Non c’è reciprocità. Woody Allen viene a Roma a girare un film e giustamente tutti gli aprono le porte, mentre io a New York ho potuto portare solo un italiano su una troupe di 150 persone…”. Se la prende con le norme che regolano le coproduzioni con gli Stati Uniti Roberto Faenza, cineasta di vocazione apolide e interessi raffinati, sfuggente per natura alle etichette del cinema a compartimenti stagni di casa nostra. In uscita oggi con Un giorno questo dolore ti sarà utile, sua seconda pellicola americana a quasi trent’anni dal cult Copkiller, solleva un problema reale che rischia di passare in secondo piano a causa della generale e insana chiusura dell’industria dello spettacolo italiana.

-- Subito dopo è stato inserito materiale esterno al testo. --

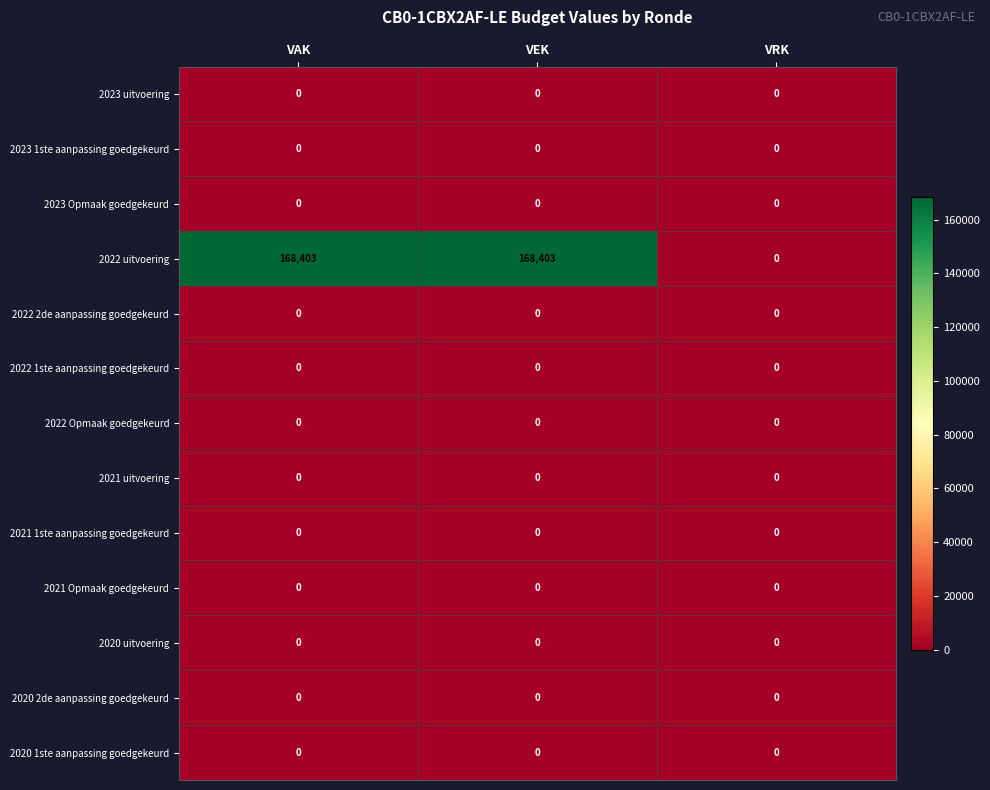

Which series has the largest total across all categories?

2022 uitvoering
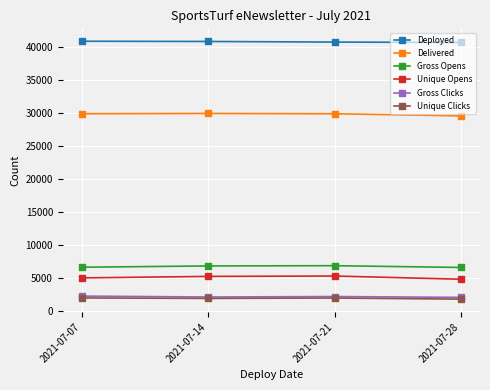

True or false: Unique Clicks and Delivered cross at least once.

False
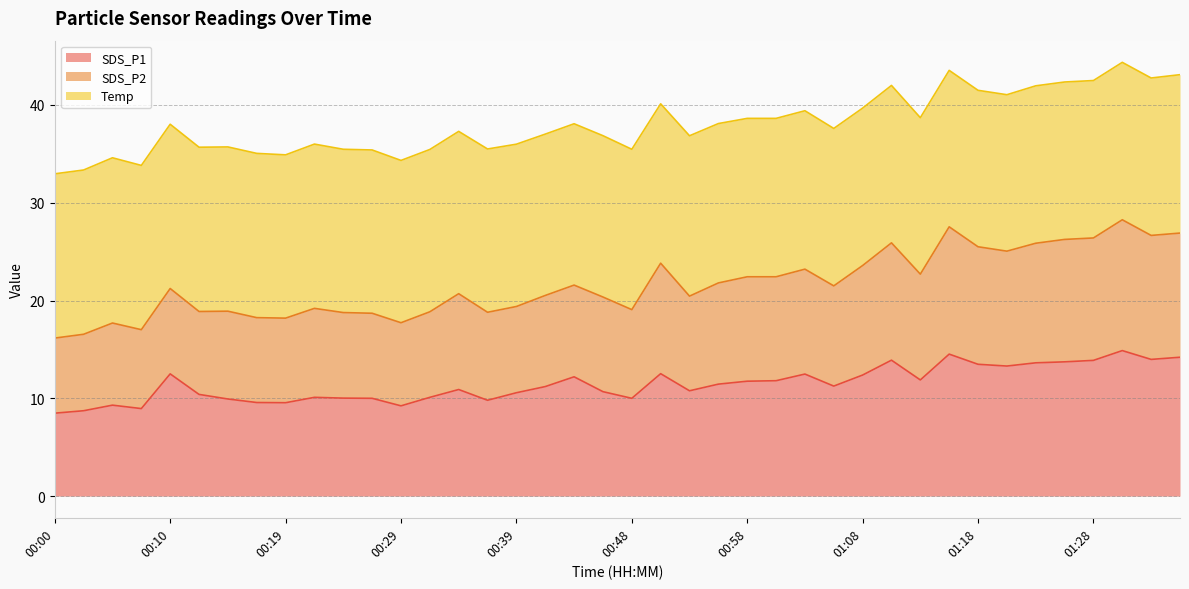

What is the difference between the SDS_P2 values at 01:23 and 00:58?

3.4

Se qualche coraggioso volesse avventurarsi in una coproduzione con gli States conviene che prima legga Un giorno quest’America – Diario avventuroso di un regista italiano nell’America di Obama (Aliberti editore, Roma, 2012), giornale di bordo tenuto durante i due anni complessivi di lavorazione. Attraverso racconti lampo, ricordi, incontri eccellenti, squarci sul sociale, ma soprattutto sul sistema Hollywood, l’autore spazia dalla tecnologia alla politica, restituendoci un Paese affascinante e illogico in cui, da un momento all’altro, potresti trovarti con il film bloccato dal figlio di Jimmy Hoffa (1913-1975), fondatore del potentissimo sindacato dei Teamsters e più volte sospettato di avere rapporti con la malavita (sullo schermo ha avuto il volto di Jack Nicholson in Hoffa: santo o mafioso? di De Vito e ha ispirato il dimenticato F.I.S.T. di Norman Jewison).

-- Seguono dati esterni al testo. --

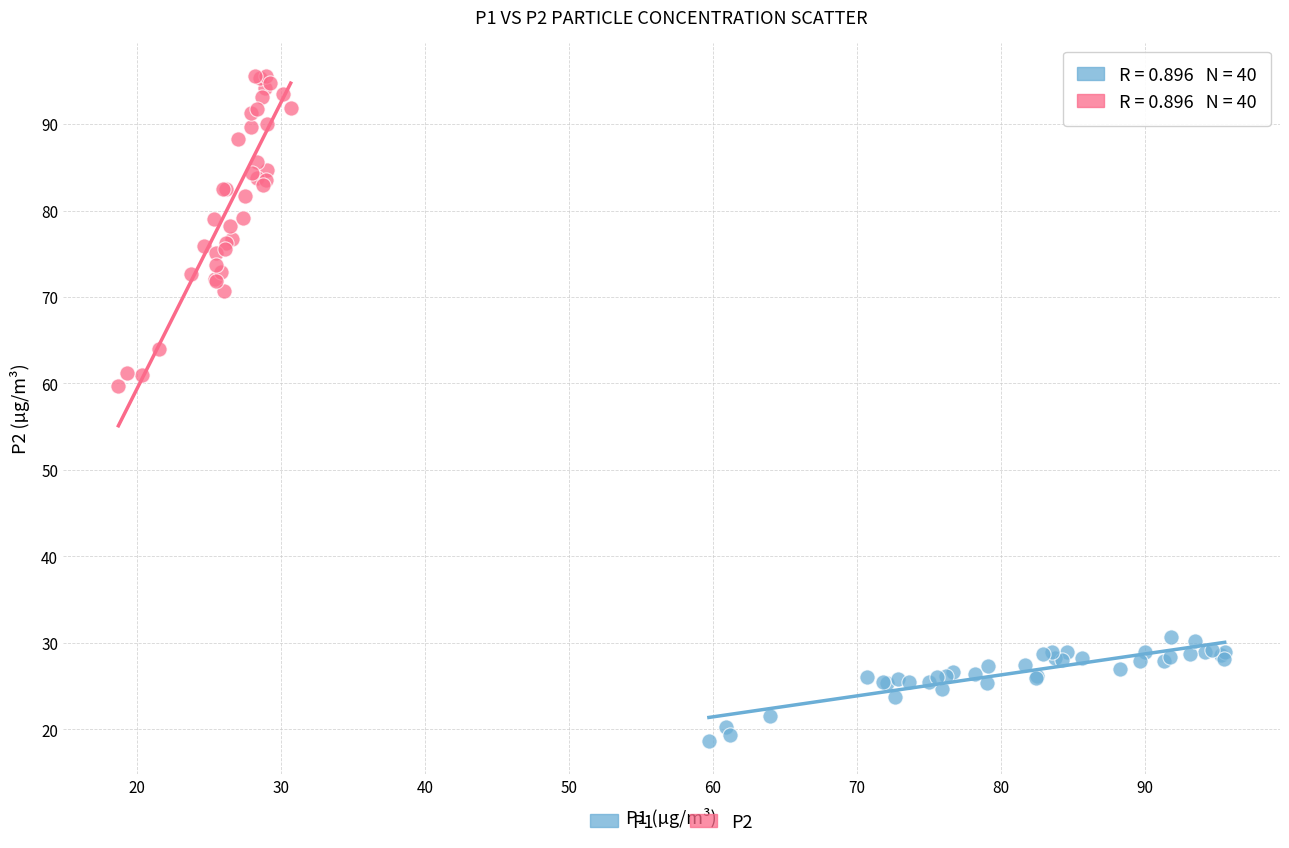

Which series contains the highest Y value?

P2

Vale la pena raccontare il fatto per intero. In seguito ai rimproveri mossi ad alcuni membri della troupe, una mattina, il regista viene convocato da una delegazione delle union, presiedute appunto da Hoffa Jr., che ha deciso di fermare la lavorazione della pellicola: “Mi impongono di chiedere scusa in stile vagamente littorio. «Apologize», questo il termine richiesto dalla delegazione. […] Non ho nessuna intenzione di chiedere perdono di fronte a questa specie di tribunale improvvisato. Decido di bluffare. Dico che se insistono, noi leviamo le tende e andremo a finire il film in Canada. Alla parola Canada, la fermezza della delegazione vacilla. Così, di fronte alla prospettiva di far perdere l’occupazione ai loro stessi associati, viene patteggiata una soluzione onorevole per entrambi” (p. 87-88).

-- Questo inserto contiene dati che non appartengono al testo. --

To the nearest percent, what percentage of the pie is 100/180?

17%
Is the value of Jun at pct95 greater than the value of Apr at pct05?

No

Per quanto riguarda il funzionamento di questi strani sindacati che il libro ha il merito di rendere noto, il discorso è semplice: in produzioni al di sotto del milione e mezzo è possibile assumere chiunque, sopra quel limite, invece, possono essere impiegati solo membri appartenenti alle union, “la cui contraddizione più eclatante – scrive Faenza – non è fissare regole e restrizioni il più delle volte assurde, ma non proteggere i lavoratori quando non lavorano. Infatti se la produzione decide di non lavorare un giorno, la troupe resta a casa senza essere pagata” (p. 56-57).

Proprio per la sua natura diaristica, la scrittura ha toni urgenti che cambiano colore di argomento in argomento: è divertita, impegnata, riflessiva, didattica, esaltata, aneddotica, scorata, non di rado sbalordita, soprattutto quando racconta di una burocrazia verso cui nulla può il buonsenso. In ciò è parecchio differente dal film tra le pause del quale nasce, il più fluido e omogeneo del cineasta da molto tempo a questa parte. Ispirato all’omonimo romanzo di Peter Cameron e con un cast di cui fanno parte Marcia Gay Harden e Toby Regbo, Un giorno questo dolore ti sarà utile mette in campo il diciassettenne James Sveck, novello giovane Holden alle prese con una famiglia a dir poco disfunzionale. Gli danno fiato l’intenso rapporto con Nanette, nonna-amica interpretata dalla grande Ellen Burstyn, e gli incontri con la life coach/psicoterapeuta di Lucy Liu. A proposito, l’italiano che Faenza ha voluto con sé nella Grande Mela è Maurizio Calvesi, autore della luminosa fotografia.